Chelsea Manning is serving a 35-year prison term for essentially being a whistleblower and revealing US atrocities in its war in Iraq. She can be excused for feeling that it is grossly unfair that she has received such a stiff punishment while those who authorized this shameful war that has caused such immense death and misery, using lies and other deceptions to persuade the public to support them, are walking around free.

Now come reports that prison authorities are treating her harshly and threatening to put her in solitary confinement for what constitutes at most minor acts of rebellion.

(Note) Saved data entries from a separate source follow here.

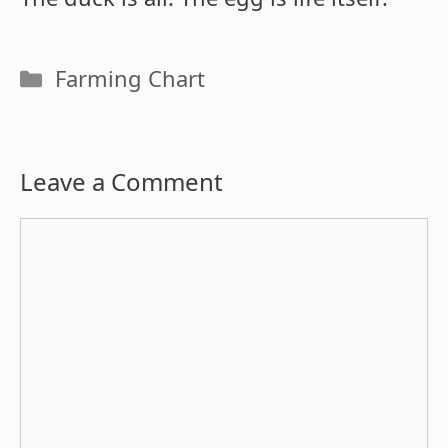
Categories
Farming Chart
Leave a Comment
Comment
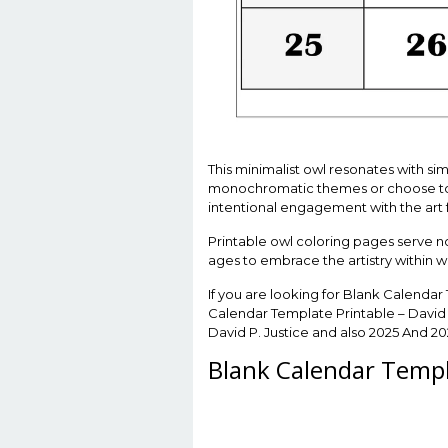
This minimalist owl resonates with sim
monochromatic themes or choose to in
intentional engagement with the art 
Printable owl coloring pages serve not 
ages to embrace the artistry within w
If you are looking for Blank Calendar
Calendar Template Printable – David 
David P. Justice and also 2025 And 2
Blank Calendar Templa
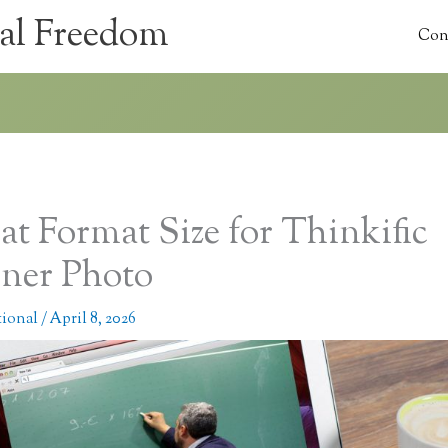
al Freedom
Con
t Format Size for Thinkific
ner Photo
tional
/
April 8, 2026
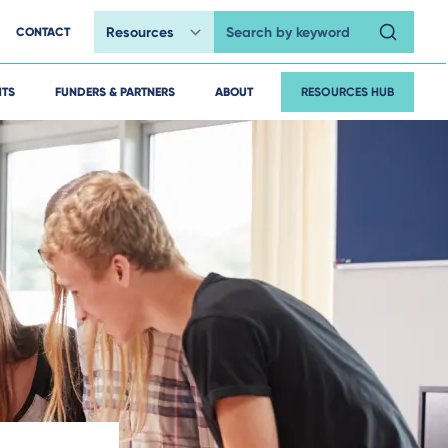
CONTACT
Search by keyword
HTS
FUNDERS & PARTNERS
ABOUT
RESOURCES HUB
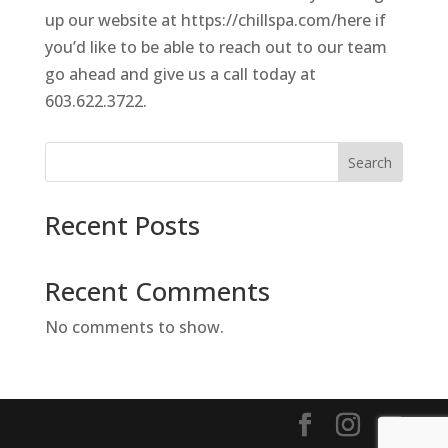
up our website at https://chillspa.com/here if
you’d like to be able to reach out to our team
go ahead and give us a call today at
603.622.3722.
Search
Recent Posts
Recent Comments
No comments to show.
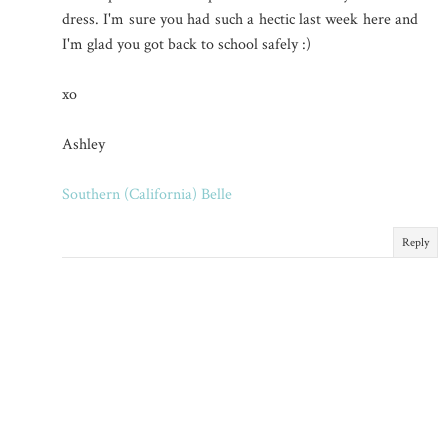
dress. I'm sure you had such a hectic last week here and
I'm glad you got back to school safely :)
xo
Ashley
Southern (California) Belle
Reply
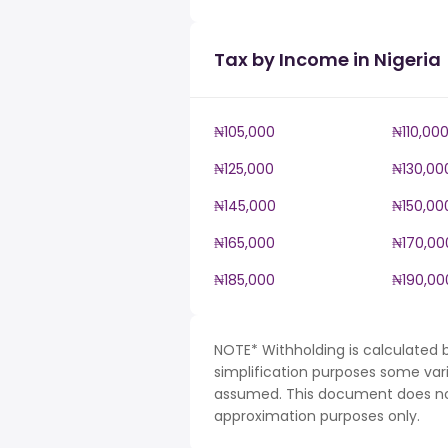
Tax by Income in Nigeria
₦105,000
₦110,00
₦125,000
₦130,00
₦145,000
₦150,00
₦165,000
₦170,00
₦185,000
₦190,00
NOTE* Withholding is calculated b
simplification purposes some var
assumed. This document does not 
approximation purposes only.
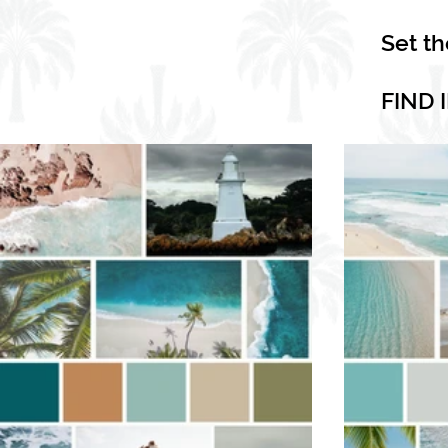
Set t
FIND 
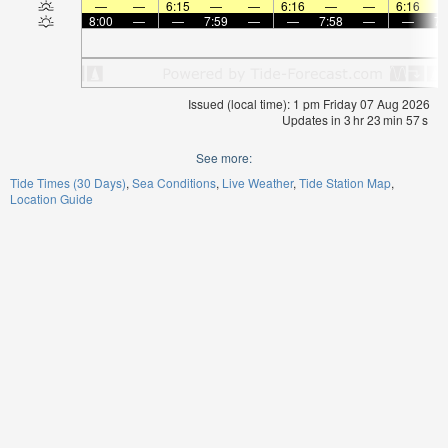
—
—
6:15
—
—
6:16
—
—
6:16
8:00
—
—
7:59
—
—
7:58
—
—
7:
Issued (local time): 1 pm Friday 07 Aug 2026
Updates in
3
hr
23
min
57
s
See more:
Tide Times (30 Days)
Sea Conditions
Live Weather
Tide Station Map
Location Guide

Manning, a Guardian columnist who writes about global affairs, intelligence issues and transgender rights from prison in the brig of Fort Leavenworth, Kansas, has allegedly been charged with four violations of custody rules that her lawyers have denounced as absurd and a form of harassment. The army private is reportedly accused of having showed “disrespect”; of having displayed “disorderly conduct” by sweeping food onto the floor during dinner chow; of having kept “prohibited property” – that is books and magazines – in her cell; and of having committing “medicine misuse”, referring to the tube of toothpaste, according to Manning’s supporters.

The maximum punishment for such offences is an indeterminate amount of time in a solitary confinement cell.

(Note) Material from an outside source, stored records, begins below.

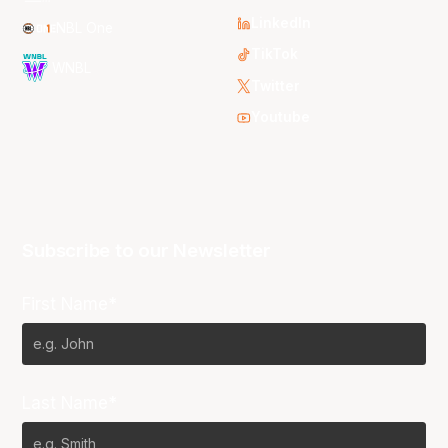
LinkedIn
NBL One
TikTok
WNBL
Twitter
Youtube
Subscribe to our Newsletter
First Name*
Last Name*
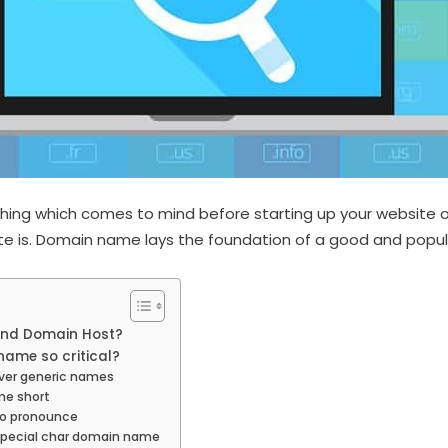
thing which comes to mind before starting up your website
site is. Domain name lays the foundation of a good and popula
nd Domain Host?
ame so critical?
ver generic names
me short
to pronounce
special char domain name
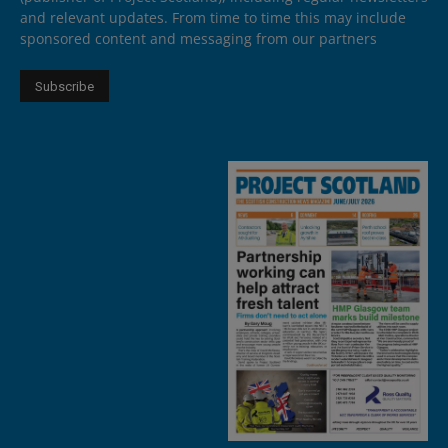
and relevant updates. From time to time this may include
sponsored content and messaging from our partners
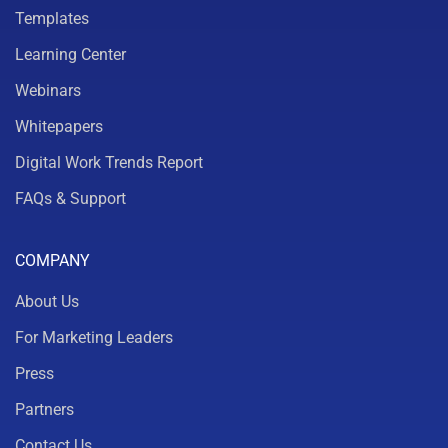
Templates
Learning Center
Webinars
Whitepapers
Digital Work Trends Report
FAQs & Support
COMPANY
About Us
For Marketing Leaders
Press
Partners
Contact Us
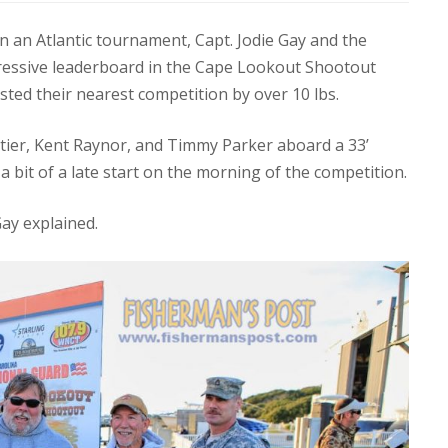
n an Atlantic tournament, Capt. Jodie Gay and the
ressive leaderboard in the Cape Lookout Shootout
ested their nearest competition by over 10 lbs.
etier, Kent Raynor, and Timmy Parker aboard a 33’
 bit of a late start on the morning of the competition.
Gay explained.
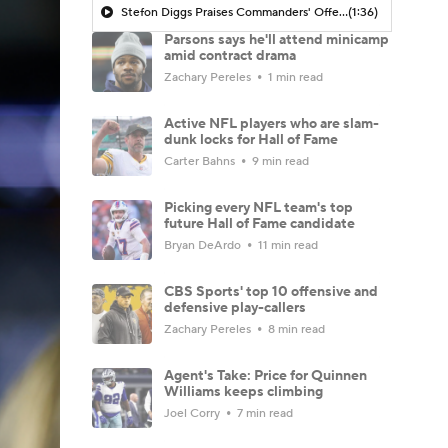
Stefon Diggs Praises Commanders' Offensive Talent
(1:36)
Parsons says he'll attend minicamp
amid contract drama
Zachary Pereles
1 min read
Active NFL players who are slam-
dunk locks for Hall of Fame
Carter Bahns
9 min read
Picking every NFL team's top
future Hall of Fame candidate
Bryan DeArdo
11 min read
CBS Sports' top 10 offensive and
defensive play-callers
Zachary Pereles
8 min read
Agent's Take: Price for Quinnen
Williams keeps climbing
Joel Corry
7 min read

Solitary confinement is an extremely harsh punishment that is considered to be a form of torture. To threaten someone with it for having a tube of prescription toothpaste that had passed its date of expiry shows the vindictive ways in which it is used. We saw that Barrett Brown was also sent to ‘the hole’ (i.e., put into solitary confinement) for what also seems to be a trivial offense.


  1. Who Cares says

    The problem with minor acts of rebellion is that Manning is still in the army. And the army does not tolerate rebellion in it’s ranks.
    Normally there would be a mark on your file. To many marks and you’d have to pay a minor fine or lose an off base day (at least that is how it works here). However this time it is compounded by being jailed AND the knowledge that the people who’d be able to stop this are tacitly approving of the punishment.

  2. StevoR says

    On the good side, looks like Julian Assange will be getting out soon maybe?

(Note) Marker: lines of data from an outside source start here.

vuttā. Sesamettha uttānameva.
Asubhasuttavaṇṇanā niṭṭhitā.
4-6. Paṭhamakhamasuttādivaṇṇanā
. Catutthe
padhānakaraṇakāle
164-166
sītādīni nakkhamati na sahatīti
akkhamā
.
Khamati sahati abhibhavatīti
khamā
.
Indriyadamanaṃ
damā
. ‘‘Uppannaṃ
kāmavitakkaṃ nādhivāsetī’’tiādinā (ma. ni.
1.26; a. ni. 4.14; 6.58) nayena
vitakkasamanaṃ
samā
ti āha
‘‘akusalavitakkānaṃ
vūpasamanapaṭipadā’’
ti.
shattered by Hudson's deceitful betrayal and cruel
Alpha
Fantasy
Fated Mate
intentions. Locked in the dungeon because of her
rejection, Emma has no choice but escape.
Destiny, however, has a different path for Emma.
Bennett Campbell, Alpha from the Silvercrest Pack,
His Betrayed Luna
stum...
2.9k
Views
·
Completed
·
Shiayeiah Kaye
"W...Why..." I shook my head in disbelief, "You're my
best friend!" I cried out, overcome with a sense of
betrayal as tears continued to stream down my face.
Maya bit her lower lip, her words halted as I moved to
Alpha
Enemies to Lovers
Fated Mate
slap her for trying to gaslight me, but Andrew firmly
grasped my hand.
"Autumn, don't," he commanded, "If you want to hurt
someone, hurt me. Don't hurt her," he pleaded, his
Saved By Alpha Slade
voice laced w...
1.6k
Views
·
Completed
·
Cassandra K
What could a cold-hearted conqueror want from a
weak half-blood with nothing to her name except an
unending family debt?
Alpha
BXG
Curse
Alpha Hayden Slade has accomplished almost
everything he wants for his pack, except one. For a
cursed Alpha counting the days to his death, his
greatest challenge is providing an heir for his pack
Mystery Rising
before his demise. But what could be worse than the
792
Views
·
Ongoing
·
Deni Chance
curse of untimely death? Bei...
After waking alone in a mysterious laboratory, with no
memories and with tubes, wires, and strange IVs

    I wonder how and if this may effect Manning’s case?

    NB. Having issues with preview error on clicking ‘preview’ here -but adding numbers at the end seems to kinda fix it for some reason. In case that helps others.

  3. Who Cares says

    Assange won’t get out soon. They just dropped 3 cases that ran into time limits. There is still a rape case that won’t go away for quite a while.
    Meanwhile the U.K. government has officially complained to Ecuador about this seeing the costs of making sure Assange doesn’t sneak out.
    And it won’t have any effect on Manning’s case.